Every summer Hollywood releases at least one major motion picture for grown-ups. This year's contender, Larry Crowne, sports all-star casting with the always agreeable Tom Hanks and Julia Roberts. Directed and co-written by Hanks, the predictable plot of Larry Crowne benefits from its resonance with millions of Americans who have been or know people displaced by the Great Recession. With little effort, it turns a hard-luck story into romantic comedy.
The movie opens as Larry bounds into the parking lot of the UMart where he works, wearing his red polo shirt proudly and picking litter off the pavement. Larry loves his job, arranging every item on the shelves just so. When his name is called over the awful, squawking PA system, he expects to be named Employee of the Month. Instead, he's greeted by corporate knuckleheads delivering double-talk about opportunities and restructuring. In the plain English of nowadays, he's downsized.

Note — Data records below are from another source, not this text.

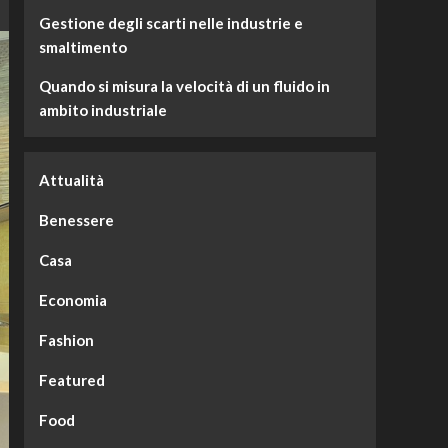
Gestione degli scarti nelle industrie e
smaltimento
Quando si misura la velocità di un fluido in
ambito industriale
Attualità
Benessere
Casa
Economia
Fashion
Featured
Food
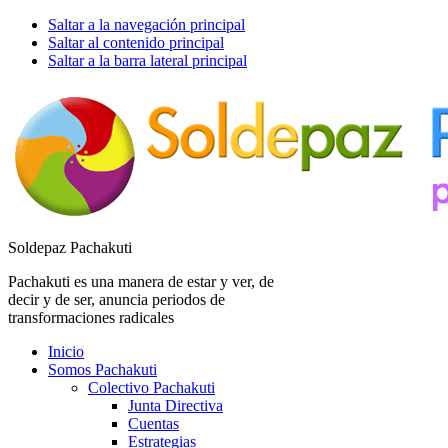
Saltar a la navegación principal
Saltar al contenido principal
Saltar a la barra lateral principal
Soldepaz Pachakuti
Pachakuti es una manera de estar y ver, de
decir y de ser, anuncia periodos de
transformaciones radicales
Inicio
Somos Pachakuti
Colectivo Pachakuti
Junta Directiva
Cuentas
Estrategias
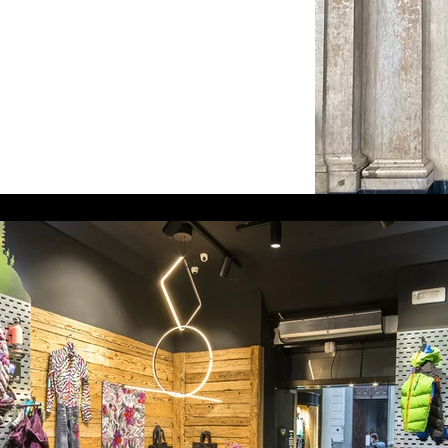
specia
access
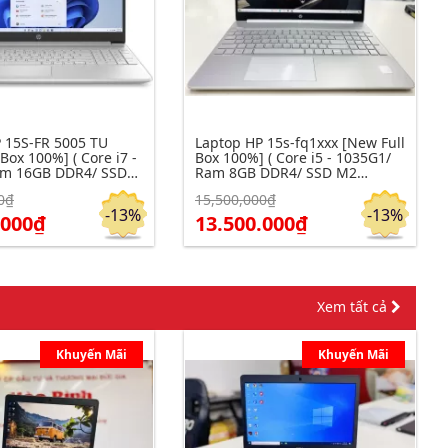
 15S-FR 5005 TU
Laptop HP 15s-fq1xxx [New Full
100%] ( Core i7 -
Box 100%] ( Core i5 - 1035G1/
am 16GB DDR4/ SSD
Ram 8GB DDR4/ SSD M2
 15.6" Full HD )
256GB/ 15.6" Full HD SVA Anti-
0₫
15,500,000₫
m chi tiết
Click để xem chi tiết
Đặt hàng
Đặt hàng
glare WLED-backlit )
-13%
-13%
.000₫
13.500.000₫
Xem tất cả
Khuyến Mãi
Khuyến Mãi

Unfortunately, Hanks plays Larry as a bit of a dummy as he goes to work, a blank smile duct-taped across his doughy face. He calls on more of his resources as an everyman actor during the job-hunt sequence, where no one has anything to offer, everyone says times are tough and his anxious look as the meter runs past $70 is a familiar sight at gas stations nationwide. Larry decides to buy a motor scooter from his neighbor, played by Cedric the Entertainer with a comic savvy that outshines everyone else in Larry Crowne, and rides off to the community college where education is said to change lives.
Mercedes (Julia Roberts) enters the film, Pretty Woman-like, high heels first, slipping into her shoes as she exits her car and striding to her campus teaching job in a low-cut dress, leaving an oil slick of bitterness in her wake. Mercedes, who dreamed of being a great literature professor, is teaching ignoramuses who think the Renaissance is a summer fair and text-speak represents proper English spelling. She's been assigned an intro speech class, which the wacky college dean recommends to Larry in the hallway. "The class will change your lifeand you'll like the teacher," he adds with a manly wink that would get him disciplined in any 21st-century American school. Maybe parts of the script have been sitting in a drawer for decades?

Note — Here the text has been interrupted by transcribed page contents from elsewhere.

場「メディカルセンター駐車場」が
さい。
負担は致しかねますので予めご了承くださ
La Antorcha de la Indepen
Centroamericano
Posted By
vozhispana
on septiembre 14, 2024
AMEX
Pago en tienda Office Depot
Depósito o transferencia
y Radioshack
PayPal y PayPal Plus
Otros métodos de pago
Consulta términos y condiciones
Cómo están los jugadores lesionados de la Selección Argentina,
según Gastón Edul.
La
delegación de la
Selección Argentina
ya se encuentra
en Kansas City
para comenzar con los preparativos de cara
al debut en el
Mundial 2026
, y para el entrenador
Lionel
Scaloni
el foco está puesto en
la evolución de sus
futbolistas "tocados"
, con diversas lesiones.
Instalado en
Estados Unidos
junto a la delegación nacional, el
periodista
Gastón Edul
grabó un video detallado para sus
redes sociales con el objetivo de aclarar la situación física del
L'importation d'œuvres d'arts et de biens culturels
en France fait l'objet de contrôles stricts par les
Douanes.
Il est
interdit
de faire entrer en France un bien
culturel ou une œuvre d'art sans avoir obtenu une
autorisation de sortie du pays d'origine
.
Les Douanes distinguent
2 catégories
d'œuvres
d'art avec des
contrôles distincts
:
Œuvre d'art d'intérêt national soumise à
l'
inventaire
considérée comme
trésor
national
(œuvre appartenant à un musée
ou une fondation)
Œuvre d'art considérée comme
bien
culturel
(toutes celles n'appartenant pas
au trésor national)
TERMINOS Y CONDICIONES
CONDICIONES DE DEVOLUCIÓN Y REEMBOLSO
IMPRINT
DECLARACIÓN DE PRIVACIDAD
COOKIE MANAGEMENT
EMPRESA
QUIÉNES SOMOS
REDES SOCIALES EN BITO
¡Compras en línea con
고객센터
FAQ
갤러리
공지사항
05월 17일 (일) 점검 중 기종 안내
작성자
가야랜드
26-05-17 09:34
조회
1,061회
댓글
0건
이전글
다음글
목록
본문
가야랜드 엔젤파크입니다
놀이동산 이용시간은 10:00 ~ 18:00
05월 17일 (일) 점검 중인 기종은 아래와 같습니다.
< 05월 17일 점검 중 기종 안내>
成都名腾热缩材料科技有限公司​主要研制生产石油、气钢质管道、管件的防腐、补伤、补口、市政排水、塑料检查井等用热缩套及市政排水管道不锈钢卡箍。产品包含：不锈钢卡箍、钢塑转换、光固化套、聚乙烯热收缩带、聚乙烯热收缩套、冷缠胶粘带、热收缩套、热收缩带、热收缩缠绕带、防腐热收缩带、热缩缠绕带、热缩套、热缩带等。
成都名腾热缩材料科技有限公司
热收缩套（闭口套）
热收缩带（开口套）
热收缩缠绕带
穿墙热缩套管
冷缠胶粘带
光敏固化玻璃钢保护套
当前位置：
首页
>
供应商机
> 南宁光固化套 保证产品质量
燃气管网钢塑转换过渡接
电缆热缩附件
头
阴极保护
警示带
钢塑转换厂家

The plucky Larry and despondent Mercedes are both unhappy people. Along with his job loss, Larry discovers his house is worth less than his mortgage, and there is an ex-wife (did I once hear him say kids?) who never appears. Aside from her unsatisfying academic career, Mercedes is confronted by a distinctly contemporary problem, the stay-at-home doofus husband. He has a website, "a bridgehead in the new media" as he pompously pronounces, but actually spends most of his hours with Internet porn. He is a loser and she has no illusions. As always, Roberts acts brilliantly with her eyes and lips, curdled with disdain at her life, yet somehow brightened by thoughts of Larry.
The mechanics of the inevitable convergence of Larry and Mercedes are unconvincing, and there is the odd side-plot of Larry's adoption by fellow student Talia and her "gang" of youthful, multicultural scooter enthusiasts who teach him to be cool and provide an otherwise static movie with some motion. The screenplay, which Hanks worked on with Nia Vardalos (My Big Fat Greek Wedding), isn't as funny as it should be, but it is funny enough, registering more laughs per hour than most Hollywood comedies of 2011. Although Hanks probably borrowed the idea from the Disney Channel, text messages between him and Talia are prominently displayed on screen in candy-colored oblong boxes. It might be their first appearance on film, but it probably won't be their last.
Can education change lives? Larry Crowne sends mixed signals. Larry's economics class gives him the tools to tackle his unctuous mortgage officer at the bank, yet Talia gladly drops out of college to open a resale shop and Larry pays the rent as a short-order cook. The real message of Larry Crowne is familiar from a hundred years of Hollywood and 200 years of romance novels: Finding one's soul mate is the ultimate life changer.